What fact? Red Deathy, if you’re going to use convoluted, old-fashioned language, at least have something to say behind it. Otherwise people will think you’re a pompous, pretentious moron.

Red Deathy    
  9 July 2008, 9:40 am

Lucretiius,

“Objecting to the existence of Israel is not necessarilly anti-semitic.”

That fact.

Roger    
  9 July 2008, 9:50 am

“I think you’ll find it’s up to Jewish individuals to determine when and why they’ve been offended, not the person doing the offending.”
Doesn’t anyone have the right to determine when and why they’ve been offended? Is it possible for people not to determine when and why they’ve been offended? The important question is whether the offence is justified, not whether they’ve been offended. B.N.P. members are offended by being called fascists; that doesn’t necessarily mean they aren’t fascists.

M o r g o t h    
  9 July 2008, 10:19 am

I demand Morgoth comes clean about his links with communism, the bastard.

Roll D20. DC is 18.

Oh, and I’m not an atheist.

Greg    
  9 July 2008, 10:24 am

Doesn’t anyone have the right to determine when and why they’ve been offended?

Of course.

….that doesn’t necessarily mean they aren’t fascists.

Agreed, but it doesn’t mean you or I have a right to tell them when to feel offended or not. And in your example, it may not be the term ‘fascist’ that is offending them, it may be the fact that you are trying to denigrate and pigeon-hole their belief-set/politics. If they claim to be offended, ask them why and see if you can understand their rationale.

In my case, denying the right of Israel to exist is anti-Semitic because Israel represents the desire for Jews to govern themselves without relying on the graces of another people/government. To say Israel has no right to exist is to say that Jews should remain wanderers; they shouldn’t have an army or be able to defend themselves; they have no right to self-governance nor to live by their own rules, unlike almost every other creed or people in the world. Ergo it is anti-Semitic.

Objecting to the existence of Israel is not necessarilly anti-semitic

See above. The fact that you’re unwilling to give an example to justify your point is telling.

Oniad    
  9 July 2008, 10:28 am

@Red Deathy

“There may be different grounds, such as the ones I hold to, which certainly admit of that fact.”

-could you elaborate a little on your views, I’m curious to read them.

Red Deathy    
  9 July 2008, 10:44 am

Greg,

I did give an example: my own views. I hold that all nation states are abhorrent - and the world should be run without them. All nation states are illigitimate and have no right to exist. This opinion satisfies the criteria of suggesting that Israel (as a nation state) has no right to exist, without being specifically anti-semitic. Hence why you cannont necessarilly claim that opposing the existence of Israel is anti-semitic. There may be other valid opinions that meet these criteria too, for all I know.

Red Deathy    
  9 July 2008, 10:47 am

Morgoth,

sorry - in which case I demand you come clean with your links with Ungoliant, you bastard!

ami    
  9 July 2008, 10:55 am

V good article made difficult to read short of printing it out, because of no linking to extensive and valuable footnotes.

**Records provided:**
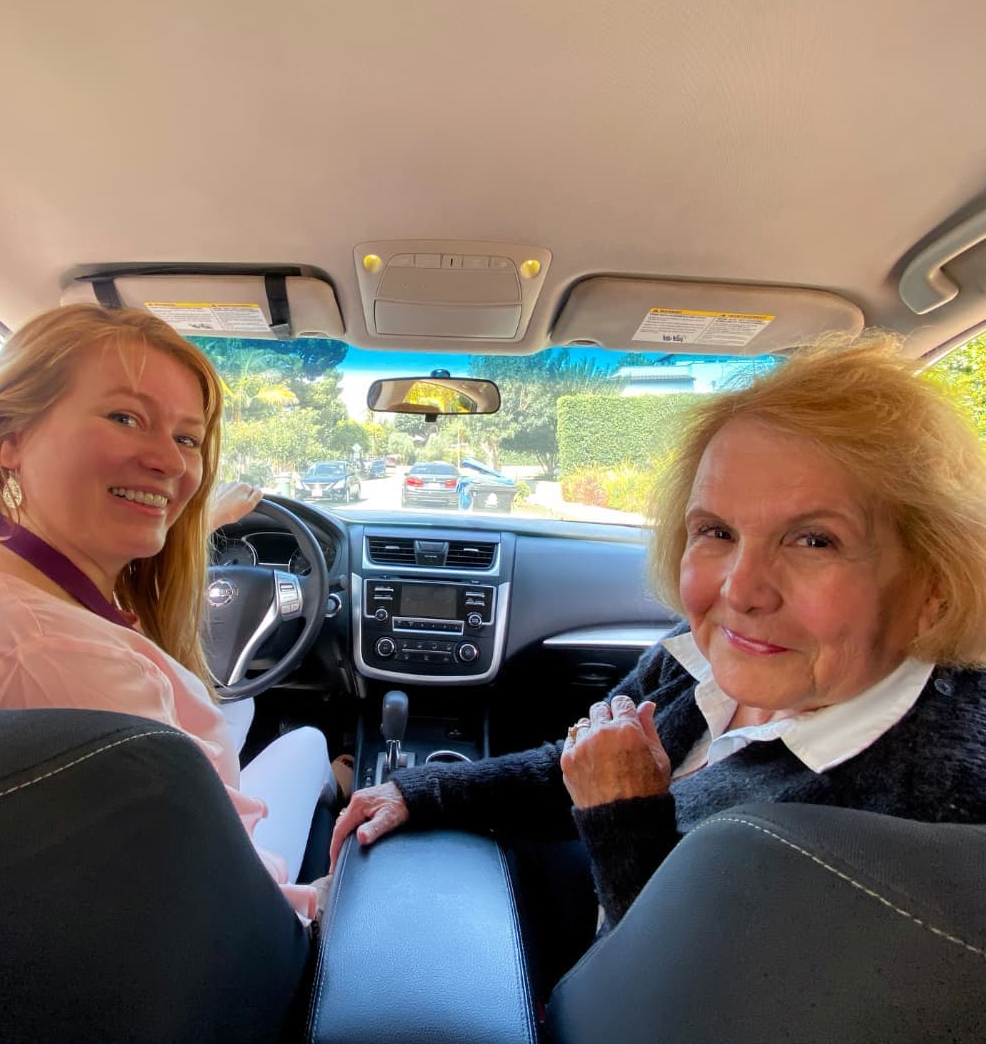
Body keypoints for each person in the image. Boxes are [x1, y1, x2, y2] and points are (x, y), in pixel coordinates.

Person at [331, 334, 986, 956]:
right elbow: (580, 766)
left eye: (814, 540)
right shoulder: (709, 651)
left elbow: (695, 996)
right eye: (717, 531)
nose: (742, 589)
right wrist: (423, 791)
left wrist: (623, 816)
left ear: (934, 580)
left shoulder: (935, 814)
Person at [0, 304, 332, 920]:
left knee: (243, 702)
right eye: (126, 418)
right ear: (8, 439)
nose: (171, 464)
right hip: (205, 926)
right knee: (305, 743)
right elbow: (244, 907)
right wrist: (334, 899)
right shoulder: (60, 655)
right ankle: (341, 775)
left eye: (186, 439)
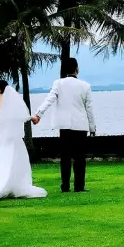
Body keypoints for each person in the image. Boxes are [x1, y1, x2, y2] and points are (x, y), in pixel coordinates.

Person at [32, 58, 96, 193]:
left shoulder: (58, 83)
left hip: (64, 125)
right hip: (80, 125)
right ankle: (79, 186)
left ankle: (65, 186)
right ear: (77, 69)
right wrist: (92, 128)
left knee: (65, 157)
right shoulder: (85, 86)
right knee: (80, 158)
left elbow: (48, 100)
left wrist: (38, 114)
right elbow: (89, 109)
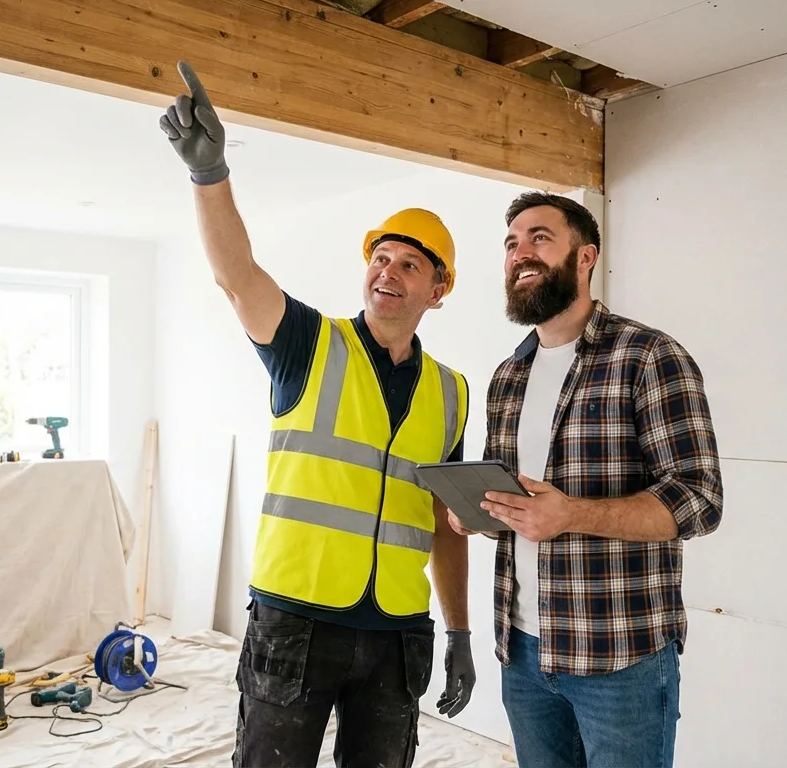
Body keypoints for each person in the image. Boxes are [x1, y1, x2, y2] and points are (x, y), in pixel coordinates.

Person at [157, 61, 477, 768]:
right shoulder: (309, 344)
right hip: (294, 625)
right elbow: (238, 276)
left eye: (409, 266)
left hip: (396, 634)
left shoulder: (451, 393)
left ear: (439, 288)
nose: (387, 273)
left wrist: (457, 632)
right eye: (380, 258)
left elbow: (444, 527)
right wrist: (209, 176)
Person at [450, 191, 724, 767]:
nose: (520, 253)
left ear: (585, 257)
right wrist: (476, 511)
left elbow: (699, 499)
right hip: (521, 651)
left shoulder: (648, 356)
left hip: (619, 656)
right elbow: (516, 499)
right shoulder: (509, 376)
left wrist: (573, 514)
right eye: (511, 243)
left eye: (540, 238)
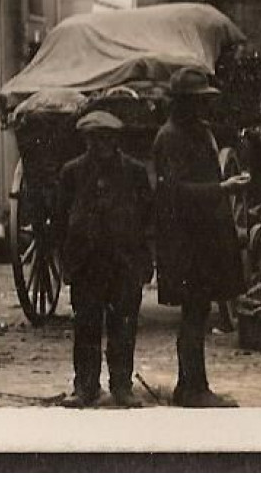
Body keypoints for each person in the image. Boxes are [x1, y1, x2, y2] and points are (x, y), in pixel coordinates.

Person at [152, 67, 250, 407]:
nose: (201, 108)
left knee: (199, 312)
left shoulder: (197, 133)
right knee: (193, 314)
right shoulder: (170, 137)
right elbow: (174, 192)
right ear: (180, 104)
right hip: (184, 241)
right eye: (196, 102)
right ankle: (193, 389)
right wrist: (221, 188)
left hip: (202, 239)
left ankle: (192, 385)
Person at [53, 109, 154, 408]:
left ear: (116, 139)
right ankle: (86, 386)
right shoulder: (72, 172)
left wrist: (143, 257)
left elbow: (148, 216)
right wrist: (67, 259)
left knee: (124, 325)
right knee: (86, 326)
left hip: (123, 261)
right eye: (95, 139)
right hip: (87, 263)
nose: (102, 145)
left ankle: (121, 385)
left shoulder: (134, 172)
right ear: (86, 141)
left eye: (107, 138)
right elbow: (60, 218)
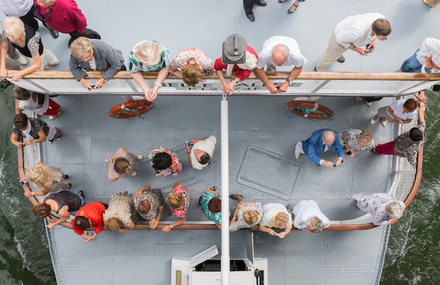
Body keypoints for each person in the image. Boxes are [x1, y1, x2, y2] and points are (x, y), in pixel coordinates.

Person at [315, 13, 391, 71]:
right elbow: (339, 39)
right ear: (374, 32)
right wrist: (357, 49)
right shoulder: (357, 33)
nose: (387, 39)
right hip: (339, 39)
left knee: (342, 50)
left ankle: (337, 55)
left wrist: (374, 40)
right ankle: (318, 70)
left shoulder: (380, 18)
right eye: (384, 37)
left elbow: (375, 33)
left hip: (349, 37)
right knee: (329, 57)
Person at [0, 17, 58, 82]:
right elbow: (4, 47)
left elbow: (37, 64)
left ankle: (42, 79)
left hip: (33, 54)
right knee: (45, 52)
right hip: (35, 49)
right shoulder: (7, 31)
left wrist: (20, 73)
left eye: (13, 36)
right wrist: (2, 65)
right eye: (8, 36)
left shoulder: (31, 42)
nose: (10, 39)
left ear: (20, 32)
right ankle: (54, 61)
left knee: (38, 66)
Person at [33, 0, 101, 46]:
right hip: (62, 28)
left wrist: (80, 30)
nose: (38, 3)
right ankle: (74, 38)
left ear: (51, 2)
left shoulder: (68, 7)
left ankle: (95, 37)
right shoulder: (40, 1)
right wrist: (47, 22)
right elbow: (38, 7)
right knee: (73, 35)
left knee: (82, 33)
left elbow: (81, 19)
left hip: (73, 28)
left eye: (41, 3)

==

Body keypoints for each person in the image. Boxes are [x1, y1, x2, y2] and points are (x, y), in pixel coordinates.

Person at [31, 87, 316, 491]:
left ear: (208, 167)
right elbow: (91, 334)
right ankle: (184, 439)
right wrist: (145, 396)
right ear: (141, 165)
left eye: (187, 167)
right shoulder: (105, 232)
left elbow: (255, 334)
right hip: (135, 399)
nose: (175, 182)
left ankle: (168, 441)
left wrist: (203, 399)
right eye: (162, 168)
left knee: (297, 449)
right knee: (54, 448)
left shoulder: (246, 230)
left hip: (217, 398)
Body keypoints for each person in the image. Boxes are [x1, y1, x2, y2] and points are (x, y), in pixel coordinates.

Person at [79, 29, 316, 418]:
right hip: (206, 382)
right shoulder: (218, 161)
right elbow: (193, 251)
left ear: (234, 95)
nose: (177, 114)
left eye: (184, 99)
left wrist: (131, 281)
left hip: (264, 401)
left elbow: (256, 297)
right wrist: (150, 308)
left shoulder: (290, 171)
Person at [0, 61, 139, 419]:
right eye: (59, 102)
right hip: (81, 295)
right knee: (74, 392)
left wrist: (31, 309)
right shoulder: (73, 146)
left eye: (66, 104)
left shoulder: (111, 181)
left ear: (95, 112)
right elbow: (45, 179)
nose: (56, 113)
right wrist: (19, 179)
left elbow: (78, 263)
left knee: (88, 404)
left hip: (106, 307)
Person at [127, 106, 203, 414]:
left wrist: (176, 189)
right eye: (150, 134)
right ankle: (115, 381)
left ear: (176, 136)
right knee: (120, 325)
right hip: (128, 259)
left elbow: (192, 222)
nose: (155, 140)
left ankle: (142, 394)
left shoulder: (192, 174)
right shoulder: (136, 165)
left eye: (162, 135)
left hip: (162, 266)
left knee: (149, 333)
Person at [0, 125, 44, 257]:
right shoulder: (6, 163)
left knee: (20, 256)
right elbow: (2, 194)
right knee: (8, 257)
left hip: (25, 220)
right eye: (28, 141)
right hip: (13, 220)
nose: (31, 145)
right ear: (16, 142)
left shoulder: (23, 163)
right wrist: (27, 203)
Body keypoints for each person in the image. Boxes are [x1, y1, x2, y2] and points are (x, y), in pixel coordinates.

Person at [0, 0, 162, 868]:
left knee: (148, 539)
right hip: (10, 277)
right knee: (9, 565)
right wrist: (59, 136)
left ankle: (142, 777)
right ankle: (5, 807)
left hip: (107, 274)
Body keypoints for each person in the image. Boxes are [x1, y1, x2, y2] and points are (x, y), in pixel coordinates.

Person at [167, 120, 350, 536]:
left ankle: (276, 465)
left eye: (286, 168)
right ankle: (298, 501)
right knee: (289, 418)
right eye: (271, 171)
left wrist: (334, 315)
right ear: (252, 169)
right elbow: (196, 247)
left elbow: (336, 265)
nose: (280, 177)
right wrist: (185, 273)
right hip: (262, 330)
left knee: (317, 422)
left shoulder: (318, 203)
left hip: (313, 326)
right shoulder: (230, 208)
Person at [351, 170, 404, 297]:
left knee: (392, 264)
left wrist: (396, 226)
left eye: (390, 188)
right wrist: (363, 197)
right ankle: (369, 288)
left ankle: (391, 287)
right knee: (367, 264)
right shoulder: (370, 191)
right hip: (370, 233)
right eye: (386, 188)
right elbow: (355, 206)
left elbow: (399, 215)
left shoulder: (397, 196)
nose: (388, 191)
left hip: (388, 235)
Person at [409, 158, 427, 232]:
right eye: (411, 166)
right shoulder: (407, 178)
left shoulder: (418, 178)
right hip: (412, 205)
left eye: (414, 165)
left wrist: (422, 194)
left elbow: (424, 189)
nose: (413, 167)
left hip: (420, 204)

**Exercise tasks:**
- A) Answer these about the comment thread:
(i) Whose members does Roger say are offended by being called fascists?
(ii) According to Red Deathy, how should the world be run?
(iii) What does ami say makes the article difficult to read?
- B) Quote everything in the comment thread from "In my case, denying" down to "point is telling.".
The rows have no connection to the comment thread.

**Numbered answers:**
- A)
(i) B.N.P. members
(ii) Without nation states
(iii) The lack of linking to its extensive and valuable footnotes

- B)
In my case, denying the right of Israel to exist is anti-Semitic because Israel represents the desire for Jews to govern themselves without relying on the graces of another people/government. To say Israel has no right to exist is to say that Jews should remain wanderers; they shouldn’t have an army or be able to defend themselves; they have no right to self-governance nor to live by their own rules, unlike almost every other creed or people in the world. Ergo it is anti-Semitic.

Objecting to the existence of Israel is not necessarilly anti-semitic

See above. The fact that you’re unwilling to give an example to justify your point is telling.